Augustine of Hippo |
The influence of such a perspective is
revealed in the same work when Augustine writes, “God does not enjoy us, but
makes use of us…For he is the one who supremely and primordially is, being
absolutely unchanging.” And in discussing Jesus’ commandment to love God and
others as one’s self, Augustine writes, “There is no need of a commandment that
we should love ourselves…The end of the commandment is love of God and
neighbor.”
Here is depersonalization, both of God's nature and his relationship to human beings. This philosophy reflects more mechanistic than personalistic and covenantal categories. And this trend continues today when the Christian view of God takes on a distinctly Platonist tone by insisting that God is impassible, indifferent to feeling, invulnerable to suffering, and apart from humanity.
Much of the
metaphysical speculation concerning God throughout the Middle Ages, including
the writings of Anselm (1033-1109) and Thomas Aquinas (1224-1274), demonstrates
a similar preoccupation with the study of
God’s Being per se, rather than
reflecting the biblical narrative in which humanity is redeemed for communion
with the Father, through the Son, in the power of the Holy Spirit.
Anselm |
Christ’s
divinity is clearly affirmed, but his humanity is neglected. His existence as the
representative human being who by his death and resurrection transposes
ordinary people into sons and daughters of the living God is passed over.
The
Platonist mind-set gives rise to a theology from above, absolutely concerned
with God but revealing little interest in persons, apart from pointing out how
far short they fall from God’s ideal Being.

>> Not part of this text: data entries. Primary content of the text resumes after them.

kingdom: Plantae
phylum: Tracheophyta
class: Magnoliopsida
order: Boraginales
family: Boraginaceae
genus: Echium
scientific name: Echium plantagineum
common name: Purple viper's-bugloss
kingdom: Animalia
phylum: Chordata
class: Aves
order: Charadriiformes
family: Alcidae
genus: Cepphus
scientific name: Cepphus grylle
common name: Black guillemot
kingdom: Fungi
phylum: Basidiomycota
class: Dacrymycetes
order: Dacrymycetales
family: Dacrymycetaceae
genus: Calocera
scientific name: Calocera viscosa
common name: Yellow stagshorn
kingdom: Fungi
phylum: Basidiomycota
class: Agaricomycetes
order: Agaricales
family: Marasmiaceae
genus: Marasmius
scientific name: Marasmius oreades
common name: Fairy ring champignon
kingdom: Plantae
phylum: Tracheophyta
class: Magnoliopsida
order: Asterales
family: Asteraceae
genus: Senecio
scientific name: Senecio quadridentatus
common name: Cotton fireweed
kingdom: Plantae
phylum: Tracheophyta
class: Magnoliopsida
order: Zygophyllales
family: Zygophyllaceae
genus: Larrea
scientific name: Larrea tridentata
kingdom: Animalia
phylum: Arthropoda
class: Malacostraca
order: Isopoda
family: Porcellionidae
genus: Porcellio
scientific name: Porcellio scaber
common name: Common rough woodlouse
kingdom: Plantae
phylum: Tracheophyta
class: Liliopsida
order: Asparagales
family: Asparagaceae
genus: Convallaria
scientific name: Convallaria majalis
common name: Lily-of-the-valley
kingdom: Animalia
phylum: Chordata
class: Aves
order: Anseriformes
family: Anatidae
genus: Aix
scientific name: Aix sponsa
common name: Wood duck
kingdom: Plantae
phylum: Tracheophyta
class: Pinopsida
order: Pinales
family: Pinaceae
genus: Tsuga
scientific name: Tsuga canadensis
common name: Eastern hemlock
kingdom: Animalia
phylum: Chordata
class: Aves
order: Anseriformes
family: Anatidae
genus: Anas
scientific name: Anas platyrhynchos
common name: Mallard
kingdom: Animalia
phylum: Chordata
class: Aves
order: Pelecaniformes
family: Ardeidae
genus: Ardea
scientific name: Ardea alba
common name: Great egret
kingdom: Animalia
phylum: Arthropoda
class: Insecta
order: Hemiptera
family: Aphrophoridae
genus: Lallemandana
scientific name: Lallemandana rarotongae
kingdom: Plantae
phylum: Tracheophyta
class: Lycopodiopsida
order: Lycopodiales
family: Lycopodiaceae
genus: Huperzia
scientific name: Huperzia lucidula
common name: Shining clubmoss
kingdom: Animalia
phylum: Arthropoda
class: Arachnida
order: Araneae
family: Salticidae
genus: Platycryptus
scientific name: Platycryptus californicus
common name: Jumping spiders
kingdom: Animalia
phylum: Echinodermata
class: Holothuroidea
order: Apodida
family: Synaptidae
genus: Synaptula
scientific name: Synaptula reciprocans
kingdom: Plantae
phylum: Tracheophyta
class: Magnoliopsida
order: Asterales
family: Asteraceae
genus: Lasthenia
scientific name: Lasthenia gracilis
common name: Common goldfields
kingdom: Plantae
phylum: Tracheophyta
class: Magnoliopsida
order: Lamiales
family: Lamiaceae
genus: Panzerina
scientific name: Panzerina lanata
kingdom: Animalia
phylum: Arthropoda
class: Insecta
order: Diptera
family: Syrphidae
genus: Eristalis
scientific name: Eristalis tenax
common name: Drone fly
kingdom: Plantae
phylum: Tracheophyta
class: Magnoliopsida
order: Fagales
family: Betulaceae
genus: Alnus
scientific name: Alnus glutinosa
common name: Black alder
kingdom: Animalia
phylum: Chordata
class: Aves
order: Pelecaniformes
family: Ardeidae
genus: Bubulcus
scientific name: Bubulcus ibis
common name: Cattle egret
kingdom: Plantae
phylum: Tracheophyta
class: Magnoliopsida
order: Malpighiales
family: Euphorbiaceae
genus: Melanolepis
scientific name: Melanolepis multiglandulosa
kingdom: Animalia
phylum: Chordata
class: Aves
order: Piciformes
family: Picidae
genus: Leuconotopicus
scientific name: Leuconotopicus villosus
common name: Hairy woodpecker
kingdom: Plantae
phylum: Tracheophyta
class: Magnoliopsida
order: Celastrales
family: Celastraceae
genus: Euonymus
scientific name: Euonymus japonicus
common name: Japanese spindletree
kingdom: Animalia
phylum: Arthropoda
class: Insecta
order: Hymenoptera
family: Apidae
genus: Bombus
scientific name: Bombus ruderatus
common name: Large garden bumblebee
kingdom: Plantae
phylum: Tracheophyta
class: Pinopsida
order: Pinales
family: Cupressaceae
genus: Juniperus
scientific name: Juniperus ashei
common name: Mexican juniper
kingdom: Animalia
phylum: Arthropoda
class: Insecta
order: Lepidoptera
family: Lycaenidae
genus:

This, then, is classical theology:
a perspective that values God’s eternal intradivine life (termed the “immanent
Trinity”), yet is permeated by a remoteness that separates God from his
creation. This perspective shares the dualism inherent in Plato’s philosophy
and is found in both Western and Eastern Orthodox traditions.
Compass theory suggests that whenever the Platonist mind-set consciously or unconsciously dominates Christian precepts, God is viewed as mechanistic, impersonal, and fatalistic. As a consequence, permanence of belief and thought overshadows the process of growth and change.